PostPosted: Sun Mar 27, 2011 3:46 am    Post subject: Reply with quote

Gary Torborg
I totally agree with your point stated in the other discussion “I disagree that any puzzles have no solution other than guessing”. At this discussion, I don’t think daj95376’s technique will satisfy you. To me it is a kind of forcing net . I think a method I used in another puzzle posted in sudokuxtra forum to solve this puzzle perhaps can satisfy you better.
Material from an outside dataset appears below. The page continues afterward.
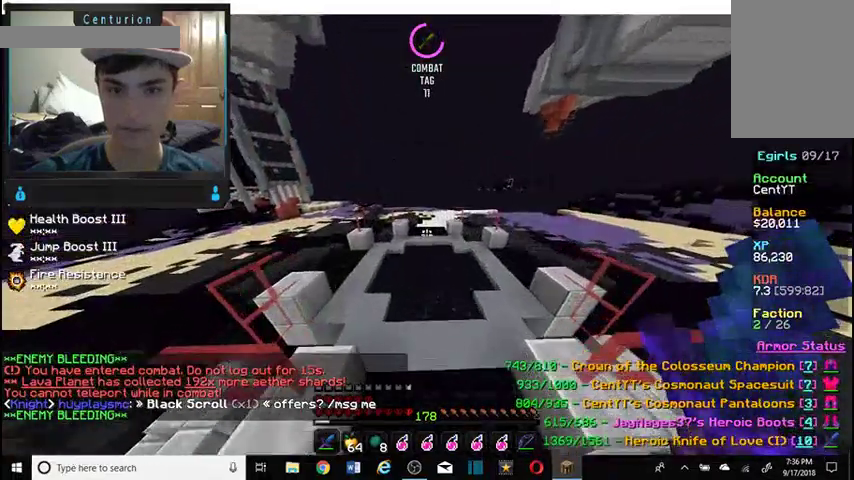
{"keys": ["s"], "mouse": []}
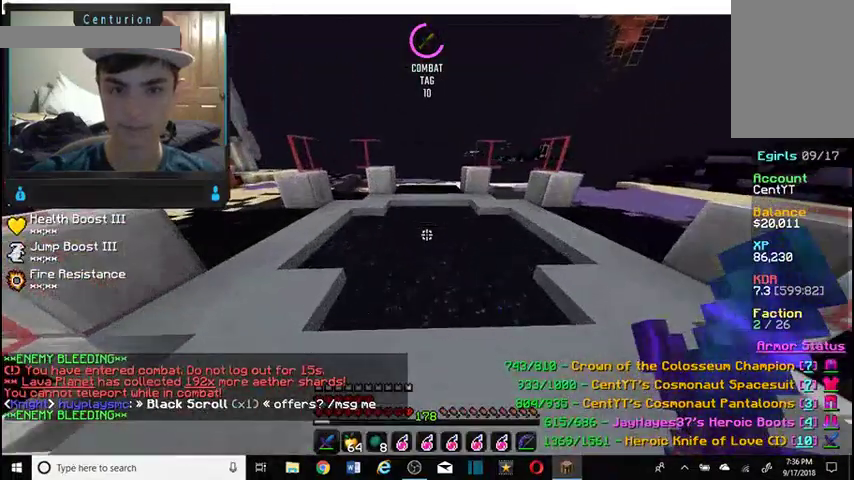
{"keys": [], "mouse": [], "events": [[167, "s", "up"]]}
I am looking forward to hearing comments from all of you, especially from Keith and Marty.
The puzzle :
Code:
+-----------------------------------------------------------------------+
 |  1236   4      1567   |  12378  9      12358  |  5678   567    678    |
 |  39     3579   57     |  378    345    6      |  1      2      478    |
 |  126    157    8      |  127    245    125    | -4567   9      3      |
 |-----------------------+-----------------------+-----------------------|
 |  1469   179    1467   |  39     8      34     |  2      147    5      |
 |  149    189    2      |  5      6      7      |  3      14     1489   |
 |  5      789    3      |  29     1      24     |  4678   467    46789  |
 |-----------------------+-----------------------+-----------------------|
 |  7      6      45     |  1238   235    12358  |  9      1345   14     |
 |  8      2      9      |  4      35     135    |  567    13567  167    |
 |  134Y   135Y   145Y   |  6      7      9      |  45Y    8      2      |
 +-----------------------------------------------------------------------+

Set a Yellow Zone : r9c1=134, r9c2=135, r9c3=145, r9c7=45(marked with Y)
[Note that if r9c1<>4, r9c3<>4 and r9c7<>4 then - contradiction]
The step not allowed : r3c7=4 .(due to technical reasons some details will be followed in the next post)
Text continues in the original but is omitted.